An ECOPact concrete mix specification for the recently topped out Populus hotel in Denver nets a 764-ton reduction in carbon dioxide emissions when measured against CO2 metrics attending conventional ready mixed concrete. Denver producer Holcim US designs ECOPact concretes with supplementary binding agents to offset carbon-intensive portland cement. The substitution assures an Environmental Product Declaration-indicated global warming potential figure—expressed as kilograms of carbon dioxide emissions equivalent per cubic yard or meter (kg CO2e)—30 percent or lower than the regional average for conventional concrete mixes. 

The concrete schedule for the 13-story, 265-room Populus hotel hovers 8,000 cubic yards, ECOPact mixes accounting for about 65 percent of the total. Holcim US teamed with Studio Gang, Chicago architect and urban design specialist, Denver developer Urban Villages, and general contractor Beck Group to incorporate the ECOPact spec in structural conditions. 

The exterior of the cast-in-place concrete structure borrows shapes from Populus Tremuloides, Colorado’s native Aspen tree. The hotel is scheduled for early-2024 opening. Rendering: Studio Gang

“Our metric for success is not just the projects we build; it’s measured by how well we’re stewarding the real estate industry towards a greener future,” says Urban Villages Co-Founder and CEO Grant McCargo. “By showcasing how projects can use creative solutions like low-carbon concrete to reduce carbon emissions, we’re laying the groundwork for other developers to replicate and help leave our planet in a better place.”

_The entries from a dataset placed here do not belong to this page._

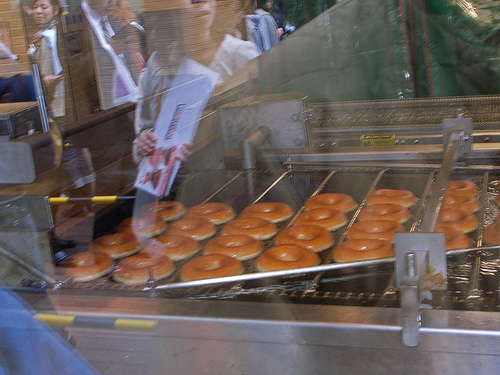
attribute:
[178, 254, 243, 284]
donut — glazed, ready, brown, fried, round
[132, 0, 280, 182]
lady — looking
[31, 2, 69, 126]
person — reflected, standing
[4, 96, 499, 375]
machine — large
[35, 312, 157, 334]
handle — yellow, black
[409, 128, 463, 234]
bar — metal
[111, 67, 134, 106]
triangle — purple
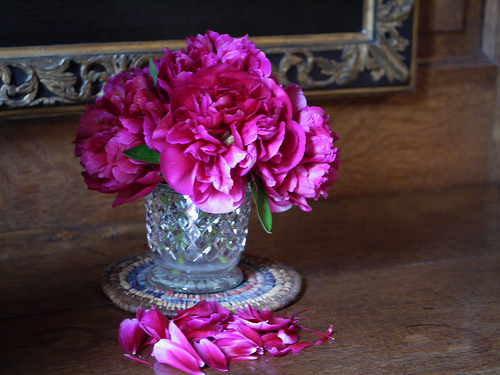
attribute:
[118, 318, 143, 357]
petal — pink, fallen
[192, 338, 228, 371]
petal — pink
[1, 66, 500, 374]
table — brown, wood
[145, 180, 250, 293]
vase — glass, clear, crystal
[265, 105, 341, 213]
flower — pink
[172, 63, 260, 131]
flower — pink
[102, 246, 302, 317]
coaster — multicolored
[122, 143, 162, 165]
leaf — green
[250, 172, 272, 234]
leaf — green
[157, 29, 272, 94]
flower — pink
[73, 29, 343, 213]
flowers — pink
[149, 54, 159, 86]
leaf — green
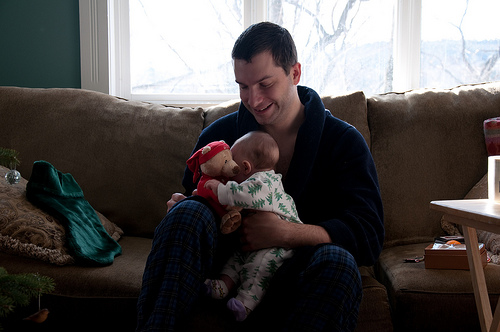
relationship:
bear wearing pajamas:
[190, 133, 243, 231] [181, 136, 230, 199]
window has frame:
[127, 0, 498, 94] [80, 0, 420, 111]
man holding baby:
[131, 18, 393, 330] [200, 127, 306, 317]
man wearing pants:
[131, 18, 393, 330] [145, 193, 366, 330]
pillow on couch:
[0, 179, 126, 266] [2, 82, 498, 329]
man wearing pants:
[131, 18, 393, 330] [125, 199, 360, 330]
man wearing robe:
[131, 18, 393, 330] [127, 80, 395, 330]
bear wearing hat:
[190, 133, 243, 231] [181, 136, 231, 176]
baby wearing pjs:
[200, 127, 306, 317] [206, 167, 303, 312]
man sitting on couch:
[131, 18, 393, 330] [2, 82, 498, 329]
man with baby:
[131, 18, 393, 330] [213, 109, 324, 262]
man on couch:
[131, 18, 393, 330] [14, 77, 498, 277]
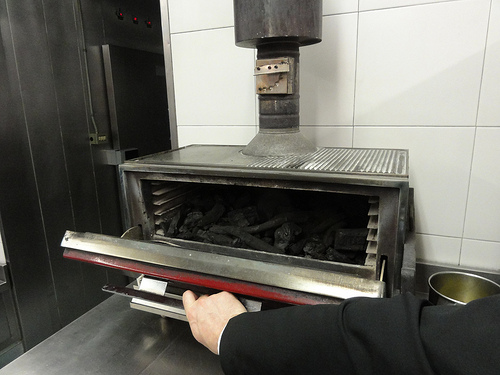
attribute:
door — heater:
[71, 217, 377, 312]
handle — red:
[119, 280, 213, 325]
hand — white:
[180, 287, 247, 351]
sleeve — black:
[217, 292, 497, 374]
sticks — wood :
[163, 191, 364, 258]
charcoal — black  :
[164, 197, 366, 261]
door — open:
[57, 229, 388, 336]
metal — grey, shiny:
[126, 328, 173, 370]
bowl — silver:
[426, 270, 498, 304]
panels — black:
[7, 9, 101, 208]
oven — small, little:
[114, 120, 437, 311]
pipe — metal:
[233, 2, 322, 157]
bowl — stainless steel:
[431, 264, 499, 309]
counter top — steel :
[0, 278, 431, 373]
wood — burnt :
[166, 202, 346, 244]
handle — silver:
[93, 278, 266, 355]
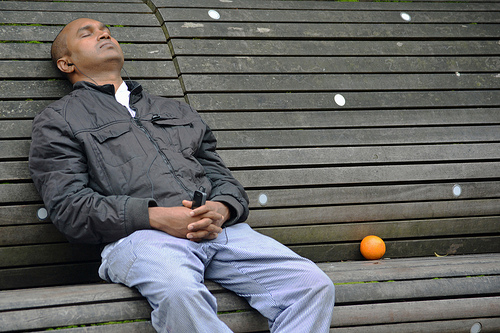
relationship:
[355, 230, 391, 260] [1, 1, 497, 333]
orange on bench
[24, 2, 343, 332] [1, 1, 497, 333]
man on bench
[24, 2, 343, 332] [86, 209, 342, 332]
man wearing jeans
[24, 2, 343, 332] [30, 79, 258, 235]
man wearing jacket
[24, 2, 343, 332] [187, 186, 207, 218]
man clasping phone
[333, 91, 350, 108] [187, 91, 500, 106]
dot on slat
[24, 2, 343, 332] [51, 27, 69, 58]
man with hair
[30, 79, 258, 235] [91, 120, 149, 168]
jacket has pocket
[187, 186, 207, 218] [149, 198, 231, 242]
phone in hands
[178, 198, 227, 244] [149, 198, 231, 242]
fingers of hands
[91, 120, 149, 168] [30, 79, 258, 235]
pocket on jacket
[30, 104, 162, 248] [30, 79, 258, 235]
sleeve of jacket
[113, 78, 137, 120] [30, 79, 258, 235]
shirt under jacket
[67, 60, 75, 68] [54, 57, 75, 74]
earbud in ear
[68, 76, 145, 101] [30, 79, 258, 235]
collar on coat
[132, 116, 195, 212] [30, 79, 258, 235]
zipper on jacket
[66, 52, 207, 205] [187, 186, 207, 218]
wire from phone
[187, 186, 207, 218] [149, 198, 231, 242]
mp3 player between hands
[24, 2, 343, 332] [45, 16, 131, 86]
man has skin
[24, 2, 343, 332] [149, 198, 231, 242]
man has skin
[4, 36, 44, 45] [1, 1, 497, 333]
moss in bench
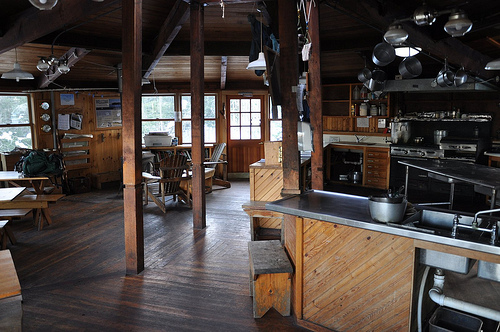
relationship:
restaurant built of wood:
[3, 3, 497, 328] [17, 79, 399, 329]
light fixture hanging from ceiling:
[390, 38, 426, 64] [319, 2, 497, 58]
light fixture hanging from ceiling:
[379, 4, 479, 47] [319, 2, 497, 58]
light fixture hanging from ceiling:
[0, 50, 37, 86] [0, 1, 126, 83]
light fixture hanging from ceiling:
[33, 47, 75, 84] [0, 1, 126, 83]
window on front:
[0, 94, 35, 154] [0, 89, 287, 190]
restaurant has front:
[3, 3, 497, 328] [0, 89, 287, 190]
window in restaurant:
[0, 94, 35, 154] [3, 3, 497, 328]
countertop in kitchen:
[261, 186, 421, 231] [264, 0, 494, 329]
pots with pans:
[355, 22, 417, 65] [342, 57, 447, 131]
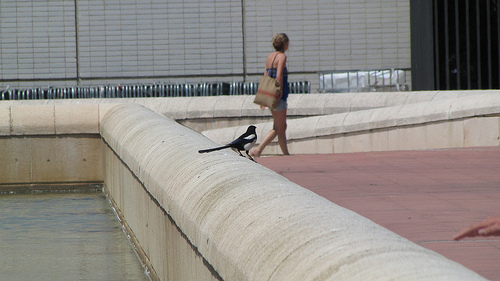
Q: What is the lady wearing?
A: Clothes.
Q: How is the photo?
A: Clear.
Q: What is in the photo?
A: A bird.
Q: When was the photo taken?
A: Daytime.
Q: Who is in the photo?
A: A lady.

“We’re transforming global sustainability standards for our industry. Projects like Populus, one of the first hotels of its kind in the United States, show how building materials are a vital part of the sustainability solution,” adds Holcim Region Head, North America Toufic Tabbara. “We’re driven to find ways to decarbonize buildings across their entire lifecycles to mitigate the impact of today’s growing population and rising urbanization.”